In fact, animal cam viewership in general has been up since the start of the pandemic. Visitors to cams that provide a peek at everything from bald eagles to brown bears on Explore.org, the world's largest live nature network, increased 40 percent at the height of the lockdown compared to the previous year. The vast majority of visitors to the site are over the age of 55, the organization says.
But giant pandas seem to hold a special place in people's hearts. They're classified as vulnerable, according to the International Union for Conservation of Nature, with only 1,800 living in the wild. In the United States, only three zoos have giant pandas.
And they're adorable. Pandas’ fuzzy coloring, their round faces and seemingly doe eyes are qualities considered inherently cute to homo sapiens. “There's a theory that humans are hardwired to love big-headed, big-eyed things,” says Marty Dearie, giant panda keeper at the National Zoo.
These days, panda cam watchers can see up-close views of the tiny cub and watch as Mei Xiang gently snuggles the baby. Panda super fan, Cyndy Taylor, 49, who now lives in Fairfax, Virginia, has been traveling to Washington, D.C., to see the pandas since she was a kid in Thousand Islands, New York. Through social media, Taylor has connected with other panda cam watchers from around the world.
This year, Taylor says, the birth of Mei Xiang's baby has felt almost “miraculous” given the species’ three-day (per year!) window for conception and the panda's advanced maternal age of 22. Mei Xiang is the second-oldest giant panda to give birth in captivity, ever. “This year everyone wanted and needed good news,” Taylor says. “For me, personally, the fact that it's such a small chance of happening, it gives me hope."
5 Other Animal Cams Worth Watching
1. Brooks Falls Brown Bears at Katmai National Park, Alaska
Watch wild Alaskan grizzlies attempt to catch sockeye salmon as the fish leap up the falls en route to ancient breeding grounds. Make sure to tune in to Fat Bear Week, September 30 to October 6 this year, for the annual March Madness-style competition that pits some of the best-known bears of Brooks River against each other for the title of 2020 Fattest Bear, determined by bear cam viewers.
2. Decorah Eagles at Raptor Resource Project, Iowa
The Raptor Resource Project folks built this bald eagle nest near a trout hatchery in 2015, hoping that eagles would take it over. Tune in to watch the birds throughout the year.
3. Helzberg Penguin Plaza at the Kansas City Zoo, Kansas City, Missouri
Watch 17 king penguins, eight macaroni penguins, and 45 gentoo penguins waddling and swimming in their cold-weather habitat at the Kansas City Zoo.
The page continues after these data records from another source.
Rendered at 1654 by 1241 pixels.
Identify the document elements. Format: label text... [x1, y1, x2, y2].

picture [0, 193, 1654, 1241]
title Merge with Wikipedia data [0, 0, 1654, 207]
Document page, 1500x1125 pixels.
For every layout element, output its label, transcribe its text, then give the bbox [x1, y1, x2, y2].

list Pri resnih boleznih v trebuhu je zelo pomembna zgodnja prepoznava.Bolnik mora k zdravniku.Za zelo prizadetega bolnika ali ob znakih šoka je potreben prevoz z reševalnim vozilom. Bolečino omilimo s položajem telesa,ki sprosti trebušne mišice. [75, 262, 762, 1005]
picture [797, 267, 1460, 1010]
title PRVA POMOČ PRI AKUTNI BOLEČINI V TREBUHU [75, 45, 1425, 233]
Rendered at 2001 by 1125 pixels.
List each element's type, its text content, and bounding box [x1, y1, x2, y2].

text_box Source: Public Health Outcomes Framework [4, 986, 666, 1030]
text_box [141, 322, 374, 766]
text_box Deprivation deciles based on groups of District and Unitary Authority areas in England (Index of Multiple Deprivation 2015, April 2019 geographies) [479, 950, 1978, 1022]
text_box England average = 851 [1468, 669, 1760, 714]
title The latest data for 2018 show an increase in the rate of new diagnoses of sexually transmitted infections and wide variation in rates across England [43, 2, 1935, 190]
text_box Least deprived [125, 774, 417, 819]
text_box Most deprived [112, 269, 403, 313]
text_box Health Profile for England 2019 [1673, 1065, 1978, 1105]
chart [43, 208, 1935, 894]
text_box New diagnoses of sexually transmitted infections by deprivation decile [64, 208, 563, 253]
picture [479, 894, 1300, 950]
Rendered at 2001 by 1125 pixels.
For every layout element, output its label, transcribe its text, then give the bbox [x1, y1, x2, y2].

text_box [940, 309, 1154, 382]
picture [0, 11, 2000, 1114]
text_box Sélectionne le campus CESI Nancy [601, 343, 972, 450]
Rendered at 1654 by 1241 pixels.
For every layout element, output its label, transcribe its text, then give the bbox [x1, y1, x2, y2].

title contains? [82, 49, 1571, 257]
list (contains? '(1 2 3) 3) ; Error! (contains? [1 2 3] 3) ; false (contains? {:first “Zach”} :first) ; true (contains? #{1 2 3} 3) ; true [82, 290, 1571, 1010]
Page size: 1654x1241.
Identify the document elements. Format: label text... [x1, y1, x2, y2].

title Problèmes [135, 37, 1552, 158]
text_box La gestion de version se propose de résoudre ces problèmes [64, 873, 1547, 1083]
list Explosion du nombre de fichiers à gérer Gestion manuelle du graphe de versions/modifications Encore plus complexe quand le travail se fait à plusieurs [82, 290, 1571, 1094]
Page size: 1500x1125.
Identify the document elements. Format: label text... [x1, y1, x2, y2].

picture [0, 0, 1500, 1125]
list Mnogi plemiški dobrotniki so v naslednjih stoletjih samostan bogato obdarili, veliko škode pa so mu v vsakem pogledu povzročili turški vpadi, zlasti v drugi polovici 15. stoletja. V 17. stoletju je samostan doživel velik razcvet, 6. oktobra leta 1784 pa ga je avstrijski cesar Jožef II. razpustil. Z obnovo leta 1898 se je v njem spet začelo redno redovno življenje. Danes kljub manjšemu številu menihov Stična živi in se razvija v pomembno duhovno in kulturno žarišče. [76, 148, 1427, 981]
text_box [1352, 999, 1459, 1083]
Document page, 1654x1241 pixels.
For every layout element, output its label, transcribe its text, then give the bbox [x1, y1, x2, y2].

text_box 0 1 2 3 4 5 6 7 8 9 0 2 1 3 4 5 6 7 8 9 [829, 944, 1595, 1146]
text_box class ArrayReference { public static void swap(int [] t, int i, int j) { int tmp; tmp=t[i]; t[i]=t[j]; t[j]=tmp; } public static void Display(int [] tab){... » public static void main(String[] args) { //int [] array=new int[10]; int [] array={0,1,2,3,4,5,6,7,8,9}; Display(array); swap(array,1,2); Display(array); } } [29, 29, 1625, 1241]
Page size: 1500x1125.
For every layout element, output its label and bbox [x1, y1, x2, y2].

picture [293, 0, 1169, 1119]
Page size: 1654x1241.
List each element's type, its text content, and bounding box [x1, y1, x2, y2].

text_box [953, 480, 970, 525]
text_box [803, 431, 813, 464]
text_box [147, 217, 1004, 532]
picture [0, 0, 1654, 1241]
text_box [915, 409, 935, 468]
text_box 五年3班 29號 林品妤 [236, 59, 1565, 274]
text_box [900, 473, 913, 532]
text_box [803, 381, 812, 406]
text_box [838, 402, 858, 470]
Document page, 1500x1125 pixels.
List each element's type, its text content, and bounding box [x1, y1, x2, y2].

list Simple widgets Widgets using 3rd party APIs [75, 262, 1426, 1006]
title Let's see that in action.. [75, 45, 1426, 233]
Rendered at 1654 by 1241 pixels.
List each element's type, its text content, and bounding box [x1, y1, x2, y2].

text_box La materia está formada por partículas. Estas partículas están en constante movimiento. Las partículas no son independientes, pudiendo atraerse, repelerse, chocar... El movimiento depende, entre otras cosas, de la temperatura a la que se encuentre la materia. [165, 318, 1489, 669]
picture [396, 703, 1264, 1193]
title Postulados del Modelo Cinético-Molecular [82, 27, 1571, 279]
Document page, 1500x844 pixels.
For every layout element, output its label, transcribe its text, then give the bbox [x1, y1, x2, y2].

The penguins lay eggs frequently, and the zoo has had several successful hatchings of adorable chicks.
4. California Condor Sanctuary in Big Sur
This cam features views of pristine landscapes in the redwood forests and the rugged mountains of Big Sur—as well as the return of the condor species from the brink of extinction. At its historic low in 1982, only 22 California condors were alive. The number is now up to 312 wild and 173 captive birds and this animal cam tracks the nest of the Ventana Wildlife Society's captive-bred condors that have been released into their natural habitat.
5. Tau Waterhole at Madikwe Game Reserve, South Africa
Want to see elephants, giraffes, lions, zebras and cheetahs out in the wild? This oasis attracts more than 27 species of big game and countless birds. There's always something spectacular to see.